DIRECTIONS FOR THIS TASK
Each line below must be transcribed with no word changed.

DATA SECTION

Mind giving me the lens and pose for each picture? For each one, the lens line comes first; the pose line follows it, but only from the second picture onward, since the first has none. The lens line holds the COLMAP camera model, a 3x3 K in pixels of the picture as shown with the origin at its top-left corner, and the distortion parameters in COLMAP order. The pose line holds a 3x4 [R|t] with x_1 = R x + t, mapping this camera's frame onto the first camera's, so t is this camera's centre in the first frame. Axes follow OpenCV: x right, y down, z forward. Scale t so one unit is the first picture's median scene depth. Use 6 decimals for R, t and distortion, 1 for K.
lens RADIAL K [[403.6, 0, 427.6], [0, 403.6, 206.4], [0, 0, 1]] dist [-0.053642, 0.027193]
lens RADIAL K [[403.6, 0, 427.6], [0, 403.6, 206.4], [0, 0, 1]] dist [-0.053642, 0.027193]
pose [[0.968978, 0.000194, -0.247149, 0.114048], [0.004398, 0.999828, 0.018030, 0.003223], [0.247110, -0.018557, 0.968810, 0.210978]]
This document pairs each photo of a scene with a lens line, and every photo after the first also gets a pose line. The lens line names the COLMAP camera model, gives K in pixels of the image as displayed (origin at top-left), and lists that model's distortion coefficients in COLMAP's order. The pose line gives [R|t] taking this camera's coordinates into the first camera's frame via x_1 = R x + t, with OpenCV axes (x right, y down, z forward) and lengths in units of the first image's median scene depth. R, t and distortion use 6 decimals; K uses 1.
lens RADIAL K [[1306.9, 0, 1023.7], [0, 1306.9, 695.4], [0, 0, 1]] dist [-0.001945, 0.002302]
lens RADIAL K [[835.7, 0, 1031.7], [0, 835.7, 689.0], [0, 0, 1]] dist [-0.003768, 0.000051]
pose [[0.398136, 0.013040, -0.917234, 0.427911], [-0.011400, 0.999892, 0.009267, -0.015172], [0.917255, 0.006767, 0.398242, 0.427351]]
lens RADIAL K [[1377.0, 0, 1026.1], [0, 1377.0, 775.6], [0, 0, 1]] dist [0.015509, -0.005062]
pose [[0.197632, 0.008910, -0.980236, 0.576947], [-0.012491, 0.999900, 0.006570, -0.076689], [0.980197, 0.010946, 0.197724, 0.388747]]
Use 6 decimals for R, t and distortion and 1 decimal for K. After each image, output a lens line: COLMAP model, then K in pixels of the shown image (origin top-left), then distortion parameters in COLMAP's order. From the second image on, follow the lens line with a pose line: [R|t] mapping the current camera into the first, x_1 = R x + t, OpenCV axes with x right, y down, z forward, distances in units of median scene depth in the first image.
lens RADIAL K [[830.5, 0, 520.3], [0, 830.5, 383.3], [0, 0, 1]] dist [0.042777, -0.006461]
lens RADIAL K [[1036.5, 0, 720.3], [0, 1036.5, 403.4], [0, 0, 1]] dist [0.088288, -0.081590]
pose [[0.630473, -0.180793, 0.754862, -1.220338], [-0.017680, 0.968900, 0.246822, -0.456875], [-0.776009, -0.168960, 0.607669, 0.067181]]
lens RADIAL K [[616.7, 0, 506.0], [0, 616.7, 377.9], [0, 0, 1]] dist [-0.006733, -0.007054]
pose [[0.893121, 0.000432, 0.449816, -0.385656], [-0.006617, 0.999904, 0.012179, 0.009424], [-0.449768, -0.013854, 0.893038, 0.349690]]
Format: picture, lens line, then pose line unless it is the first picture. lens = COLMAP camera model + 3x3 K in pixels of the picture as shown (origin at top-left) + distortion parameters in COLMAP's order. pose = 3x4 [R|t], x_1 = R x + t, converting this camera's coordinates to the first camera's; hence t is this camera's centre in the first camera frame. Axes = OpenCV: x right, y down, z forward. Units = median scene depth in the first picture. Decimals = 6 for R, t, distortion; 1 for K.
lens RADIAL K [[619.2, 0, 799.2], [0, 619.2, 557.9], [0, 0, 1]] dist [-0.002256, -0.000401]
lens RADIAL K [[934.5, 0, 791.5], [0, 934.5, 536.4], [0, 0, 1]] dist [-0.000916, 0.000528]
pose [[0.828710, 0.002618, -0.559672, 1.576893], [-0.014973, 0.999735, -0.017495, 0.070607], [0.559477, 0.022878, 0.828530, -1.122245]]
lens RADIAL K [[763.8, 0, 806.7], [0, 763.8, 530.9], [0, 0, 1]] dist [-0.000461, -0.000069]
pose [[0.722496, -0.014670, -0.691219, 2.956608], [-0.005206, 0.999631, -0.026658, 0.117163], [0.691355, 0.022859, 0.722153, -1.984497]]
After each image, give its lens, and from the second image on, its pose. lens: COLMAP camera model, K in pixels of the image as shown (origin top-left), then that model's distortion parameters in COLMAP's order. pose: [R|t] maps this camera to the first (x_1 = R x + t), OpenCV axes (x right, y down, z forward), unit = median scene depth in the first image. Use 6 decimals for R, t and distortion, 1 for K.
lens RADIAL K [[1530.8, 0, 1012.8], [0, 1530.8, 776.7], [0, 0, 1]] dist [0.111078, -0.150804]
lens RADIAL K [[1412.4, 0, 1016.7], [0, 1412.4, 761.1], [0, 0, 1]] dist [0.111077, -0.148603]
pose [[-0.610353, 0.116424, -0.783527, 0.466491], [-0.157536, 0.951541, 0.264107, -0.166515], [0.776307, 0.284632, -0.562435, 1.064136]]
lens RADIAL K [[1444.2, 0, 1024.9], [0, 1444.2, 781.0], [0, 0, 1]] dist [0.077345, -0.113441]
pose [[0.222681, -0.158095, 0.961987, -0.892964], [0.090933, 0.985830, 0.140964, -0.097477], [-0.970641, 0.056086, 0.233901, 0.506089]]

ANSWER TO THE EXERCISE
Mind giving me the lens and pose for each picture? For each one, the lens line comes first; the pose line follows it, but only from the second picture onward, since the first has none. The lens line holds the COLMAP camera model, a 3x3 K in pixels of the picture as shown with the origin at its top-left corner, and the distortion parameters in COLMAP order. The pose line holds a 3x4 [R|t] with x_1 = R x + t, mapping this camera's frame onto the first camera's, so t is this camera's centre in the first frame. Axes follow OpenCV: x right, y down, z forward. Scale t so one unit is the first picture's median scene depth. Use 6 decimals for R, t and distortion, 1 for K.
lens RADIAL K [[403.6, 0, 427.6], [0, 403.6, 206.4], [0, 0, 1]] dist [-0.053642, 0.027193]
lens RADIAL K [[403.6, 0, 427.6], [0, 403.6, 206.4], [0, 0, 1]] dist [-0.053642, 0.027193]
pose [[0.968978, 0.000194, -0.247149, 0.114048], [0.004398, 0.999828, 0.018030, 0.003223], [0.247110, -0.018557, 0.968810, 0.210978]]
This document pairs each photo of a scene with a lens line, and every photo after the first also gets a pose line. The lens line names the COLMAP camera model, gives K in pixels of the image as displayed (origin at top-left), and lists that model's distortion coefficients in COLMAP's order. The pose line gives [R|t] taking this camera's coordinates into the first camera's frame via x_1 = R x + t, with OpenCV axes (x right, y down, z forward) and lengths in units of the first image's median scene depth. R, t and distortion use 6 decimals; K uses 1.
lens RADIAL K [[1306.9, 0, 1023.7], [0, 1306.9, 695.4], [0, 0, 1]] dist [-0.001945, 0.002302]
lens RADIAL K [[835.7, 0, 1031.7], [0, 835.7, 689.0], [0, 0, 1]] dist [-0.003768, 0.000051]
pose [[0.398136, 0.013040, -0.917234, 0.427911], [-0.011400, 0.999892, 0.009267, -0.015172], [0.917255, 0.006767, 0.398242, 0.427351]]
lens RADIAL K [[1377.0, 0, 1026.1], [0, 1377.0, 775.6], [0, 0, 1]] dist [0.015509, -0.005062]
pose [[0.197632, 0.008910, -0.980236, 0.576947], [-0.012491, 0.999900, 0.006570, -0.076689], [0.980197, 0.010946, 0.197724, 0.388747]]
Use 6 decimals for R, t and distortion and 1 decimal for K. After each image, output a lens line: COLMAP model, then K in pixels of the shown image (origin top-left), then distortion parameters in COLMAP's order. From the second image on, follow the lens line with a pose line: [R|t] mapping the current camera into the first, x_1 = R x + t, OpenCV axes with x right, y down, z forward, distances in units of median scene depth in the first image.
lens RADIAL K [[830.5, 0, 520.3], [0, 830.5, 383.3], [0, 0, 1]] dist [0.042777, -0.006461]
lens RADIAL K [[1036.5, 0, 720.3], [0, 1036.5, 403.4], [0, 0, 1]] dist [0.088288, -0.081590]
pose [[0.630473, -0.180793, 0.754862, -1.220338], [-0.017680, 0.968900, 0.246822, -0.456875], [-0.776009, -0.168960, 0.607669, 0.067181]]
lens RADIAL K [[616.7, 0, 506.0], [0, 616.7, 377.9], [0, 0, 1]] dist [-0.006733, -0.007054]
pose [[0.893121, 0.000432, 0.449816, -0.385656], [-0.006617, 0.999904, 0.012179, 0.009424], [-0.449768, -0.013854, 0.893038, 0.349690]]
Format: picture, lens line, then pose line unless it is the first picture. lens = COLMAP camera model + 3x3 K in pixels of the picture as shown (origin at top-left) + distortion parameters in COLMAP's order. pose = 3x4 [R|t], x_1 = R x + t, converting this camera's coordinates to the first camera's; hence t is this camera's centre in the first camera frame. Axes = OpenCV: x right, y down, z forward. Units = median scene depth in the first picture. Decimals = 6 for R, t, distortion; 1 for K.
lens RADIAL K [[619.2, 0, 799.2], [0, 619.2, 557.9], [0, 0, 1]] dist [-0.002256, -0.000401]
lens RADIAL K [[934.5, 0, 791.5], [0, 934.5, 536.4], [0, 0, 1]] dist [-0.000916, 0.000528]
pose [[0.828710, 0.002618, -0.559672, 1.576893], [-0.014973, 0.999735, -0.017495, 0.070607], [0.559477, 0.022878, 0.828530, -1.122245]]
lens RADIAL K [[763.8, 0, 806.7], [0, 763.8, 530.9], [0, 0, 1]] dist [-0.000461, -0.000069]
pose [[0.722496, -0.014670, -0.691219, 2.956608], [-0.005206, 0.999631, -0.026658, 0.117163], [0.691355, 0.022859, 0.722153, -1.984497]]
After each image, give its lens, and from the second image on, its pose. lens: COLMAP camera model, K in pixels of the image as shown (origin top-left), then that model's distortion parameters in COLMAP's order. pose: [R|t] maps this camera to the first (x_1 = R x + t), OpenCV axes (x right, y down, z forward), unit = median scene depth in the first image. Use 6 decimals for R, t and distortion, 1 for K.
lens RADIAL K [[1530.8, 0, 1012.8], [0, 1530.8, 776.7], [0, 0, 1]] dist [0.111078, -0.150804]
lens RADIAL K [[1412.4, 0, 1016.7], [0, 1412.4, 761.1], [0, 0, 1]] dist [0.111077, -0.148603]
pose [[-0.610353, 0.116424, -0.783527, 0.466491], [-0.157536, 0.951541, 0.264107, -0.166515], [0.776307, 0.284632, -0.562435, 1.064136]]
lens RADIAL K [[1444.2, 0, 1024.9], [0, 1444.2, 781.0], [0, 0, 1]] dist [0.077345, -0.113441]
pose [[0.222681, -0.158095, 0.961987, -0.892964], [0.090933, 0.985830, 0.140964, -0.097477], [-0.970641, 0.056086, 0.233901, 0.506089]]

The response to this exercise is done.